*EXERCISE OBJECTIVE*
For the entries that follow, restate word for word the line containing "air purifier: none", the line containing "toy train: present [1484,1292,1537,1384]", and every line that lies between them.

*SOURCE INFORMATION*

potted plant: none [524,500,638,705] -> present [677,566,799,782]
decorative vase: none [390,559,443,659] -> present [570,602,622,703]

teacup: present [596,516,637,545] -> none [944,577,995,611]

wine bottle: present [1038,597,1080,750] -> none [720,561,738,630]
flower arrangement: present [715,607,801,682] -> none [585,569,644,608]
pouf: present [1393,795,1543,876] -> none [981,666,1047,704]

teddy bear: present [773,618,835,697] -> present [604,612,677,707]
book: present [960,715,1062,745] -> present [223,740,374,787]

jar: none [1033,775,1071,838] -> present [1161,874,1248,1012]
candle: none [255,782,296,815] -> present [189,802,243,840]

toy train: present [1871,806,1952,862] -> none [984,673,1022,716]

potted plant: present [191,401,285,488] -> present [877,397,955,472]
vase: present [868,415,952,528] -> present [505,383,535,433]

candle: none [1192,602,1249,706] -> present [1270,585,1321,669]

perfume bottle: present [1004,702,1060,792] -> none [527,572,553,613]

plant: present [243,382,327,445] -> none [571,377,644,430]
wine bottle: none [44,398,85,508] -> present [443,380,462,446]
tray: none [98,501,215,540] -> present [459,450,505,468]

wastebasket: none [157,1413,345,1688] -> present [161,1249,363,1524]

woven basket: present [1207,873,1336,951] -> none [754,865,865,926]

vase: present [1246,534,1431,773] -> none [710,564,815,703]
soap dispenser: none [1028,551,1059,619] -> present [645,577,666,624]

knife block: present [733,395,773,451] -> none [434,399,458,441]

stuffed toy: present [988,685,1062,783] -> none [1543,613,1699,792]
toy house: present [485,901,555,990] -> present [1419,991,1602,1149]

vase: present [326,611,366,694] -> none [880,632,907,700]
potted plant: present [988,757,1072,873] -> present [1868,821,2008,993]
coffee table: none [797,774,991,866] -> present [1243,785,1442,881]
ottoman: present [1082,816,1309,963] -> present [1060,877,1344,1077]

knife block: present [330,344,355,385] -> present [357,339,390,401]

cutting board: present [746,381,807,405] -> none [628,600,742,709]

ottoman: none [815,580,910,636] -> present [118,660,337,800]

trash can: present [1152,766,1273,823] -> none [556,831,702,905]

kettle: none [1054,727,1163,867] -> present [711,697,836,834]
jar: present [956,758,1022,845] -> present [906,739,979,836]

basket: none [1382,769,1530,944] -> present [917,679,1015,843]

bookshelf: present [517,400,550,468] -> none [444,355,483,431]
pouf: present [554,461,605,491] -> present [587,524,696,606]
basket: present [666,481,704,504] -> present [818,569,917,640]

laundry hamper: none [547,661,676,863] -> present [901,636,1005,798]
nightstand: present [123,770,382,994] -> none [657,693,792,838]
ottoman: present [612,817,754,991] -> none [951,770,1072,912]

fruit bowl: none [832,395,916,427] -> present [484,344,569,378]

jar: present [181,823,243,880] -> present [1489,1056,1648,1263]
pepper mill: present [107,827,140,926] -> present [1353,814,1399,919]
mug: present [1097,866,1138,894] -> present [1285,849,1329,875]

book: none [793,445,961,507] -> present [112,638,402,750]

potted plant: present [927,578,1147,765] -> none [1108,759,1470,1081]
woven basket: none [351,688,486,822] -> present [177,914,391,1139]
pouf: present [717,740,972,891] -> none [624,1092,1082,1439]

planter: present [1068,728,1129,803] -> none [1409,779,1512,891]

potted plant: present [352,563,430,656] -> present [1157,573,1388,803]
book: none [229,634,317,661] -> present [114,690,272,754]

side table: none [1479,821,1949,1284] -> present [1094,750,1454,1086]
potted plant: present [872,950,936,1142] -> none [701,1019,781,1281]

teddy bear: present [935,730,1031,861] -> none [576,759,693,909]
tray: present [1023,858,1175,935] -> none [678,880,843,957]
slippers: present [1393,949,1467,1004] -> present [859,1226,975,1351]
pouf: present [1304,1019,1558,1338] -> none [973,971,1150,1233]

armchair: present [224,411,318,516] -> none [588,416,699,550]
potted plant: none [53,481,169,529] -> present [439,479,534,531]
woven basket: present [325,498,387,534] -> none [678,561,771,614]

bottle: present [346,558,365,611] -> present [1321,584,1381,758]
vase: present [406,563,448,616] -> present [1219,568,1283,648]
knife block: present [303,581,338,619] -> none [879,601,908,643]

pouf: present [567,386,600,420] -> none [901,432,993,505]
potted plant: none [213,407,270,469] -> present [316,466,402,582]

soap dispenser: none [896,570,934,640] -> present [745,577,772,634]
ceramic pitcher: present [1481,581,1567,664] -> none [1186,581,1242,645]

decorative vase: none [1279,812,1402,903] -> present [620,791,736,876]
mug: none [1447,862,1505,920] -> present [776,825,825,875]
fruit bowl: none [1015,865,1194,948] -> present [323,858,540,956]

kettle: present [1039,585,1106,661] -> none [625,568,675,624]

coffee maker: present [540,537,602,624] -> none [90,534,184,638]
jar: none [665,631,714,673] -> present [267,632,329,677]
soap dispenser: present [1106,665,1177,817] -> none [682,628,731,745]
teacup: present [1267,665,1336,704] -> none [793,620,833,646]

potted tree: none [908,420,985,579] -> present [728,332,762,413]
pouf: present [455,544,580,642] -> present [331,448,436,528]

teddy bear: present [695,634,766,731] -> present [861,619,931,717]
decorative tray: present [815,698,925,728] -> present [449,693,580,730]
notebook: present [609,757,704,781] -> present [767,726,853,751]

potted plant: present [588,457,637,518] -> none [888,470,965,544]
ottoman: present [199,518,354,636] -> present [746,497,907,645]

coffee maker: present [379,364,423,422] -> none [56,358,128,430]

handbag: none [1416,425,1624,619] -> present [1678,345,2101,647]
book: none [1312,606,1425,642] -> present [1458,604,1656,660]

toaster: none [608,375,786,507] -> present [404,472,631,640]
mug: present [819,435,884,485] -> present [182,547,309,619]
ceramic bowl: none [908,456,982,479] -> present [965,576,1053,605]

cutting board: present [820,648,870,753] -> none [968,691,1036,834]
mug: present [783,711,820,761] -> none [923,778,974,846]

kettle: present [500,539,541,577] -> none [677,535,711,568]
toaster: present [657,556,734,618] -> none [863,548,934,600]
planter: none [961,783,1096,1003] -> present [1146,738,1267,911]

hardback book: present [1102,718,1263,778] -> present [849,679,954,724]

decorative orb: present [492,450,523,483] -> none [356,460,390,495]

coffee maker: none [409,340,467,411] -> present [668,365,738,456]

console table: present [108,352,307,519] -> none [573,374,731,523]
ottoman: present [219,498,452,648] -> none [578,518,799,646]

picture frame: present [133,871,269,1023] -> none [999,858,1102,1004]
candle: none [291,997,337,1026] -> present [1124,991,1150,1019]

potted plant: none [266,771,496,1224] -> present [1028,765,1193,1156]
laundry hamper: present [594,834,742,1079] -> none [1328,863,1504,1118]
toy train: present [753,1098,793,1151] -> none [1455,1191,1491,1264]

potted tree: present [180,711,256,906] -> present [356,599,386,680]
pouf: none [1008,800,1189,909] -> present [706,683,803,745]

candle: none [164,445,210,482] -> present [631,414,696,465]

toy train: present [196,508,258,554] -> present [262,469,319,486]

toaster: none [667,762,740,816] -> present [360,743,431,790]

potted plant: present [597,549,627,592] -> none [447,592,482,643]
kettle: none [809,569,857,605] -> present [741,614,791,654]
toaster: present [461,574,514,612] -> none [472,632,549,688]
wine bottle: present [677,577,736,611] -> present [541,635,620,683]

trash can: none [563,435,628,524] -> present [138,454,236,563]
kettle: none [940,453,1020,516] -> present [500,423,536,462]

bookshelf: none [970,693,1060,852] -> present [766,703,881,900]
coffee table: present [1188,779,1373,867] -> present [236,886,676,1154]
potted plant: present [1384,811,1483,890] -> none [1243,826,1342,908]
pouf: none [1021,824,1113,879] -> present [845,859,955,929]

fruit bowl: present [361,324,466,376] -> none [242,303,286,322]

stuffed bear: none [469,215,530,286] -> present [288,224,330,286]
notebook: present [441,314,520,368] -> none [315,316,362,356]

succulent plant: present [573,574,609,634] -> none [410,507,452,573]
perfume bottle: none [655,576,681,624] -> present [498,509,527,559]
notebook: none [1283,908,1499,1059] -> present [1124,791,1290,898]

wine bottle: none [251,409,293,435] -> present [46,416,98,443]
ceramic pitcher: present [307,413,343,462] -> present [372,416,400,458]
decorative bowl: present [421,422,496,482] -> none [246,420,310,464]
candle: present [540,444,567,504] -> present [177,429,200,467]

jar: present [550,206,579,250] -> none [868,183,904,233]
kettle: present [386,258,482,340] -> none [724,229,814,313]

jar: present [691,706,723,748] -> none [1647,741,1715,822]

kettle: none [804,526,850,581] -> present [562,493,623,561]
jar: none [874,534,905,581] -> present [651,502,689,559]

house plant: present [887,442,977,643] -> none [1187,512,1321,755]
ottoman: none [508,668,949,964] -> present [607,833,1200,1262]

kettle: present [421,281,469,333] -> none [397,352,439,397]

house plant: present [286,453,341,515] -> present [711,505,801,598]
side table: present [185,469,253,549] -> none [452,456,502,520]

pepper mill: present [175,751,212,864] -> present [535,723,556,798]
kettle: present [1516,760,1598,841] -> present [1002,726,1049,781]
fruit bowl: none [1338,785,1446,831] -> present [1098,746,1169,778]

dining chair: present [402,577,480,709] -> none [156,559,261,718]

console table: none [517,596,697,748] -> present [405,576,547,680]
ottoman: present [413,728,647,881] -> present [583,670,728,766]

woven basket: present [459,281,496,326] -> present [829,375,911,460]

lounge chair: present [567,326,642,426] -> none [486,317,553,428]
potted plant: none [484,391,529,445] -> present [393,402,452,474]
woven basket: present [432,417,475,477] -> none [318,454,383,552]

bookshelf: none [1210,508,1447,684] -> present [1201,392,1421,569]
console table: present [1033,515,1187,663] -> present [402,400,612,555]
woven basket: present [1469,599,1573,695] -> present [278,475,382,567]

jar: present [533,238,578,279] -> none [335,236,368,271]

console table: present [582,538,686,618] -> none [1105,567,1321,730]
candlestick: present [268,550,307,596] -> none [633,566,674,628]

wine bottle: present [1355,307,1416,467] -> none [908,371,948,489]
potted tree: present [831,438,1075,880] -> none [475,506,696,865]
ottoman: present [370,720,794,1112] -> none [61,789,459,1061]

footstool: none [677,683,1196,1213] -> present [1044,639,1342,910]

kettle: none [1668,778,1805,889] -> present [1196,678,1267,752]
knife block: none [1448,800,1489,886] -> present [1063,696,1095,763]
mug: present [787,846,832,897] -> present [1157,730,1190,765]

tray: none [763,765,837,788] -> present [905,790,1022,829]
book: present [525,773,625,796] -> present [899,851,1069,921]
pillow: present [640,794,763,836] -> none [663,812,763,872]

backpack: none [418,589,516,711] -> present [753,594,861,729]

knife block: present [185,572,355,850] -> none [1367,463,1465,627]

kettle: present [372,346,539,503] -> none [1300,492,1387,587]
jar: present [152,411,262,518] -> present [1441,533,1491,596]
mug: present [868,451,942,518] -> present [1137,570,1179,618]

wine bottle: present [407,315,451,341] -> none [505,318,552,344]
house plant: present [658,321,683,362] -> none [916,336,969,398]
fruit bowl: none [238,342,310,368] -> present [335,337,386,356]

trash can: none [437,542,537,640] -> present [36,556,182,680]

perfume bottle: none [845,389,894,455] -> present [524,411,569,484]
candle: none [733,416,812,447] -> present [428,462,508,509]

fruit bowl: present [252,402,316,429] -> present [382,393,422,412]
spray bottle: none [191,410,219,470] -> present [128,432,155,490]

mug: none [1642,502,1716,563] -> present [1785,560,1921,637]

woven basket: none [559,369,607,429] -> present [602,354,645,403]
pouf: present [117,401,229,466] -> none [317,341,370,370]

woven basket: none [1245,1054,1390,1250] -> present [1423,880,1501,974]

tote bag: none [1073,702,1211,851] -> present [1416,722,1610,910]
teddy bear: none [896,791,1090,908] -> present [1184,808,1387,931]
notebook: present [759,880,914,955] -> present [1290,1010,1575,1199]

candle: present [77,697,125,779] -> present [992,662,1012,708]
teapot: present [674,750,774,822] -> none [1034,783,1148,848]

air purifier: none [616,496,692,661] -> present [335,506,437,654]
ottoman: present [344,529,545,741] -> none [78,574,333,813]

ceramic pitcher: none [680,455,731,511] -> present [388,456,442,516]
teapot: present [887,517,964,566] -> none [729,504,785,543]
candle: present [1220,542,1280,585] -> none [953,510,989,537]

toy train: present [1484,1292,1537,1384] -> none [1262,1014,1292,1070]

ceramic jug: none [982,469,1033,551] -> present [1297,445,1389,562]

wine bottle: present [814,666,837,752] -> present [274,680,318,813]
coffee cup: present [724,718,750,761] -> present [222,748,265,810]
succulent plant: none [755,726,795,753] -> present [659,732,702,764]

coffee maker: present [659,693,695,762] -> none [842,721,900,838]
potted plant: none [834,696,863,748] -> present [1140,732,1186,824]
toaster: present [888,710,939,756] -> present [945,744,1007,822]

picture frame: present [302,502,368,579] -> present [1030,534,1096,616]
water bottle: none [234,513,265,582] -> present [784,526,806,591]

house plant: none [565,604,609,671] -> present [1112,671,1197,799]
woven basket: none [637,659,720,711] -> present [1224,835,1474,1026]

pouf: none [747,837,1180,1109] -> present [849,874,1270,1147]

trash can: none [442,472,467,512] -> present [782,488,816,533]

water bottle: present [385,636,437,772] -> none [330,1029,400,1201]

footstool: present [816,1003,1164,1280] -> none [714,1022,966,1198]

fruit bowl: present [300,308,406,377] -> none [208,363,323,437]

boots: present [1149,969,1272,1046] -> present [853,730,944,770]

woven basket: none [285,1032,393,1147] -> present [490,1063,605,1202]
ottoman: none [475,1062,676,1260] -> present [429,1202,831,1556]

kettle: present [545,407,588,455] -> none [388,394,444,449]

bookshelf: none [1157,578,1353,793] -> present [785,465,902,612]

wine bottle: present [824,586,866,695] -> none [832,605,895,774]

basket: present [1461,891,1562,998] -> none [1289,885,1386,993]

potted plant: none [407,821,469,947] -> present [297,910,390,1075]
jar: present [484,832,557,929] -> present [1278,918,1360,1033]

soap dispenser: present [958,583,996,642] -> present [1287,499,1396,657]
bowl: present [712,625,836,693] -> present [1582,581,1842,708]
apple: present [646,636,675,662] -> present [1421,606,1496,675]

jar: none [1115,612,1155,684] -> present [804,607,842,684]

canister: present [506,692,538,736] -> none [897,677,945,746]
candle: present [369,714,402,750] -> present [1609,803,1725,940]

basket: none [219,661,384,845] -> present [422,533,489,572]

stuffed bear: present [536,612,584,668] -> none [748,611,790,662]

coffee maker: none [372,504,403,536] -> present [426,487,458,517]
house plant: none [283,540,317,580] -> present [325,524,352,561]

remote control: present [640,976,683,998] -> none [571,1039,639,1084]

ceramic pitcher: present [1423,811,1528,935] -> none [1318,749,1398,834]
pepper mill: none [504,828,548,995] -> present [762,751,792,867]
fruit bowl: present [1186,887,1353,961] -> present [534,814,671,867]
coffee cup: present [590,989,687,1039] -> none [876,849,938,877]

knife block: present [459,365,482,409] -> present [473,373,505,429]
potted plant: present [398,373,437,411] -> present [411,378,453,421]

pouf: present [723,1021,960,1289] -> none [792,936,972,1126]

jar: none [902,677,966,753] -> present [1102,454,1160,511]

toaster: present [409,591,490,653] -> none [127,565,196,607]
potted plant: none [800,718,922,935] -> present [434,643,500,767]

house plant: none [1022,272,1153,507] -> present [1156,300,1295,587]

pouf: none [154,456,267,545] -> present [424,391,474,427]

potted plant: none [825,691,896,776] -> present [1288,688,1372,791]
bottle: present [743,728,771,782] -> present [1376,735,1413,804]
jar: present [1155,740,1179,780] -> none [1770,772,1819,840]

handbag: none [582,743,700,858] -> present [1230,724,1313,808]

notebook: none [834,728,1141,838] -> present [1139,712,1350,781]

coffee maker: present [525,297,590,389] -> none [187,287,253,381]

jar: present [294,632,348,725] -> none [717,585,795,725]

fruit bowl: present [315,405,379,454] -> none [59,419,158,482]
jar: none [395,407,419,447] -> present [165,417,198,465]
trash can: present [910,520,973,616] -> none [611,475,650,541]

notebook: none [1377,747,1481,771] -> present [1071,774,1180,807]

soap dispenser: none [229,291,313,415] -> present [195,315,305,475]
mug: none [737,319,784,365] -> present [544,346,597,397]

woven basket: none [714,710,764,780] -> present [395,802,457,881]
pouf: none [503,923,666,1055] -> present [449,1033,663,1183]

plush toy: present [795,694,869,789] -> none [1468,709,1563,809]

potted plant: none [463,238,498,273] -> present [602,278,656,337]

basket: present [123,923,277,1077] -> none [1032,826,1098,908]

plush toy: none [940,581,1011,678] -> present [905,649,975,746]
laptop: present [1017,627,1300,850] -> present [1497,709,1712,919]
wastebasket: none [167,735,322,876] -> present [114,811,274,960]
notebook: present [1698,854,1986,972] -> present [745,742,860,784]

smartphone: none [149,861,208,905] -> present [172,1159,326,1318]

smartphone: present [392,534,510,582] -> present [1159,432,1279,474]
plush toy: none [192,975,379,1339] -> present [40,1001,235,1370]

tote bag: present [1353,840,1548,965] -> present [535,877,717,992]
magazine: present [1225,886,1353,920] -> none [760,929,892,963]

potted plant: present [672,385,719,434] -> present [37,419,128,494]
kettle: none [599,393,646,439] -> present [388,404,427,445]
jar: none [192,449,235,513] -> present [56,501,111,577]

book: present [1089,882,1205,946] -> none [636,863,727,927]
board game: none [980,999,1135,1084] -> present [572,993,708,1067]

*RESPONSE AREA*
air purifier: none [616,496,692,661] -> present [335,506,437,654]
ottoman: present [344,529,545,741] -> none [78,574,333,813]

ceramic pitcher: none [680,455,731,511] -> present [388,456,442,516]
teapot: present [887,517,964,566] -> none [729,504,785,543]
candle: present [1220,542,1280,585] -> none [953,510,989,537]

toy train: present [1484,1292,1537,1384] -> none [1262,1014,1292,1070]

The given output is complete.